Process and line teams now regularly decide when and how to meet their weekly targets through work sharing and overtime. Operators routinely volunteer to work on days off, if necessary, to meet production goals.

Key opinion leaders from the shop floor provide direct and confidential feedback to management on a biweekly basis through the Information Support Group (ISG). With its rotating membership, the ISG is now used to gain feedback for further business and change-management initiatives.

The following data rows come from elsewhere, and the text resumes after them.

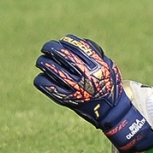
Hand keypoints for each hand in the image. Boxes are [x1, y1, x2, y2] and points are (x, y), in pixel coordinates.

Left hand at [33, 35, 152, 152]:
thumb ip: (94, 52)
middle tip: (46, 48)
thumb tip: (73, 42)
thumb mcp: (108, 65)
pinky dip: (41, 80)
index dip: (66, 40)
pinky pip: (47, 86)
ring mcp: (75, 89)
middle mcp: (86, 76)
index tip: (62, 41)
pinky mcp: (67, 100)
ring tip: (42, 61)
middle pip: (61, 55)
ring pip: (51, 69)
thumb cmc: (109, 84)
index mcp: (97, 66)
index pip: (76, 46)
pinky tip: (42, 77)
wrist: (111, 111)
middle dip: (50, 48)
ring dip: (43, 62)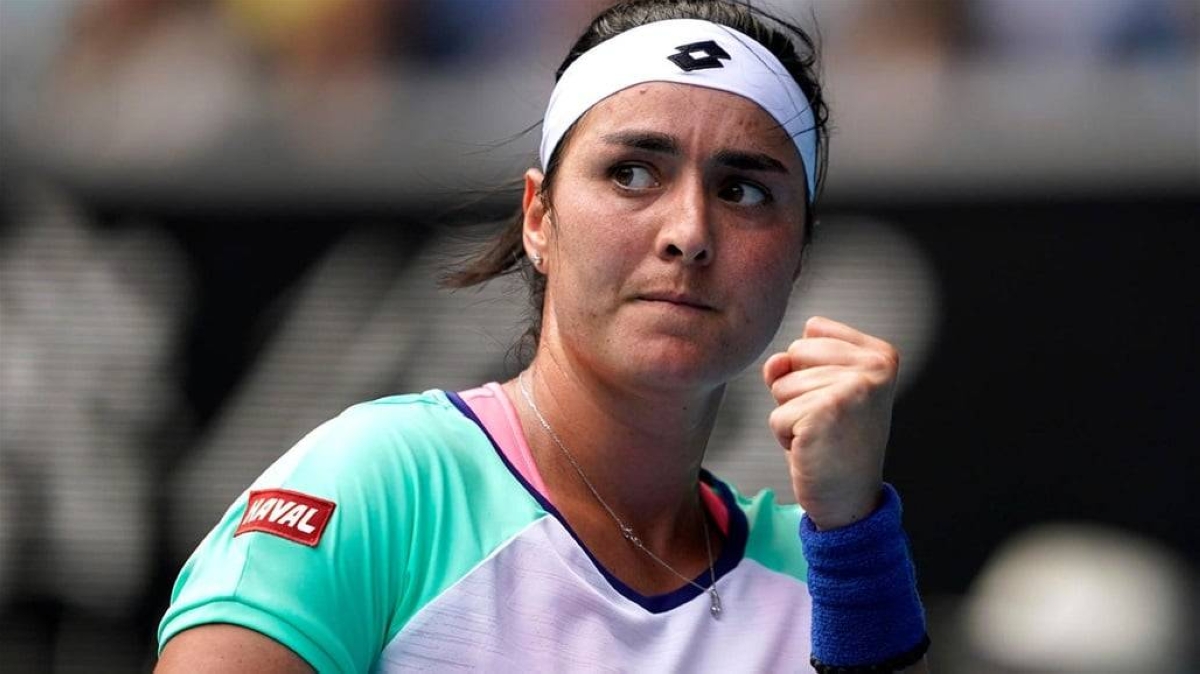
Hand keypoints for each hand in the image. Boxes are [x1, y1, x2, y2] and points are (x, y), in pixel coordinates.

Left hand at [763, 316, 898, 529]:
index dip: (809, 368)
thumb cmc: (835, 444)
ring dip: (792, 417)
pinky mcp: (826, 412)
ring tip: (822, 436)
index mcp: (880, 354)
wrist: (850, 501)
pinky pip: (777, 415)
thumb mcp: (820, 391)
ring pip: (781, 386)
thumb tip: (775, 363)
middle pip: (793, 354)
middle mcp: (874, 367)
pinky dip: (786, 437)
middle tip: (828, 421)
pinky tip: (815, 449)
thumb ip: (794, 363)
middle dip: (797, 392)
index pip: (812, 331)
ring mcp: (852, 387)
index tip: (836, 400)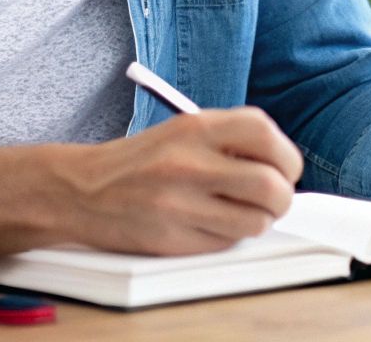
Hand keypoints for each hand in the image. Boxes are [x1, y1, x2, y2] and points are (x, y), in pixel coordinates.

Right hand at [57, 107, 302, 254]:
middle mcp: (190, 164)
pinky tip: (210, 223)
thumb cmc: (140, 161)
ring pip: (254, 222)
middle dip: (282, 197)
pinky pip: (226, 243)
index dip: (286, 156)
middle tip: (274, 198)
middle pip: (270, 185)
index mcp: (195, 128)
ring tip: (239, 212)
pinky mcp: (173, 239)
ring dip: (257, 220)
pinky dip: (229, 237)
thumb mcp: (183, 131)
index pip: (266, 135)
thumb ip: (230, 140)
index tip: (285, 168)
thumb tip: (281, 165)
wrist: (83, 191)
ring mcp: (181, 204)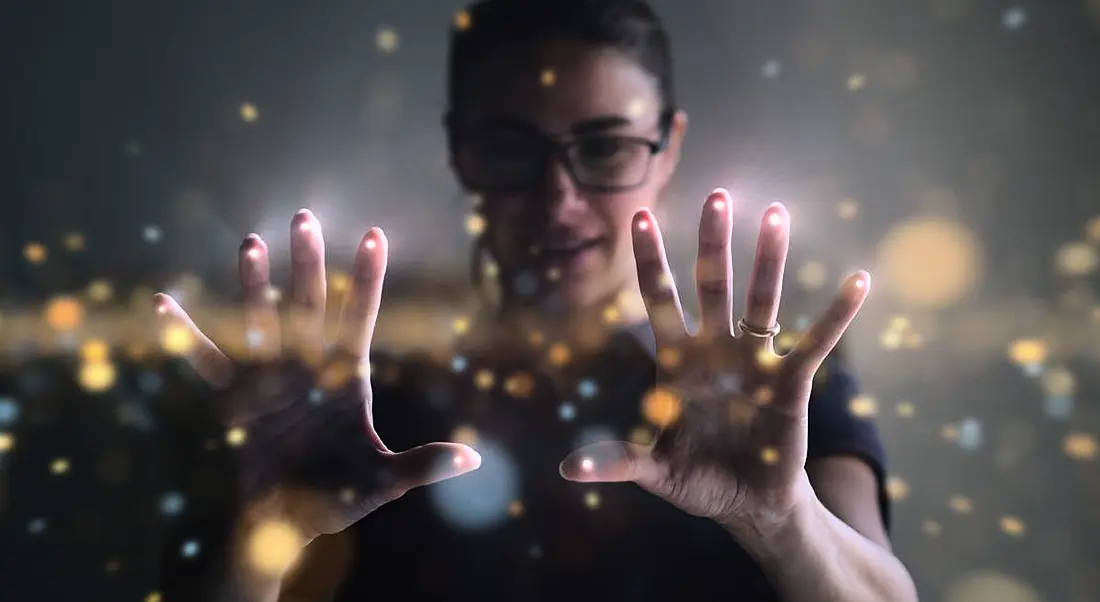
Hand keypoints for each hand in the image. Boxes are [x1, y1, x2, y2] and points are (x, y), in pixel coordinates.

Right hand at [155, 210, 480, 544]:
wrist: (289, 523)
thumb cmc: (343, 495)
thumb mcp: (386, 481)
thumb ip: (424, 465)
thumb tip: (472, 457)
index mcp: (347, 378)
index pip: (360, 319)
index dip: (366, 280)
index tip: (374, 236)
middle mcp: (308, 367)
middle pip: (309, 307)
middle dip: (308, 264)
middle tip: (304, 218)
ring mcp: (269, 380)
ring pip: (261, 323)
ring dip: (253, 287)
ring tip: (249, 245)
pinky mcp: (235, 400)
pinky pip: (208, 363)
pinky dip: (186, 336)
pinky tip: (164, 303)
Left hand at [559, 189, 868, 534]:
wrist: (745, 503)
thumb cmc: (695, 477)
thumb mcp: (653, 469)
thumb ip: (616, 461)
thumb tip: (568, 470)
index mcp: (677, 361)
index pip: (659, 300)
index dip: (650, 261)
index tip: (639, 217)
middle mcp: (715, 350)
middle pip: (711, 286)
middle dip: (712, 243)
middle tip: (717, 196)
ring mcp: (754, 361)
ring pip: (761, 300)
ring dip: (769, 259)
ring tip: (776, 214)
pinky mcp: (789, 382)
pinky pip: (816, 343)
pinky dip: (837, 316)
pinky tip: (857, 282)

Team-based performance appraisals are being piloted in 2005 and have been well received, says Luanne Shock, head of H.R. for Pharm Ops U.S. H.R. will now focus on values and behaviors and the willingness to embrace teamwork and to be empowered, she says. "We're also bringing in the power of the operators. A core group will participate in the hiring process." The facility had a record number of volunteers interested in joining this group.

The Coartem addition, while daunting, should be manageable, says Brian Hanifin, Diovan team leader. "We've been reaching out to cross-functional groups of scientists, operators and engineers, to get input to ensure incremental growth without compromising team structure," he says.

Dozens of operators have already been trained and are signing off on batch records. Eventually, all site operators will be able to do this.

Team spirit is high, says Vivian McCain, team leader for the site's "LLL" team (for Lotrel, Lotensin and Lopressor, other key brands made at the site). "Just yesterday an operator came to me and told me he'd been thinking about the Coartem addition and where we needed to be. He felt that this was just the right time for him to get additional training to help in doing investigations to move the project forward," McCain says. "People are stepping up to volunteer for things. They're asking to do more."

Training in "soft skills" has become very important, says HR director Shock. A new "social styles" workshop, for example, will help employees recognize their different work and communication styles, so they can better understand each other and work together, while a "constructive feedback" session will also be held for operators to help them be more effective at peer review.

Robust reward and recognition programs support buy-in. Cost-neutral improvements like days off have been very well received, says Shock. The Suffern site is also utilizing the latest IT and other technology, and has installed SAP and an extensive MES platform. It's now working on a large PAT initiative and RFID pilot programs.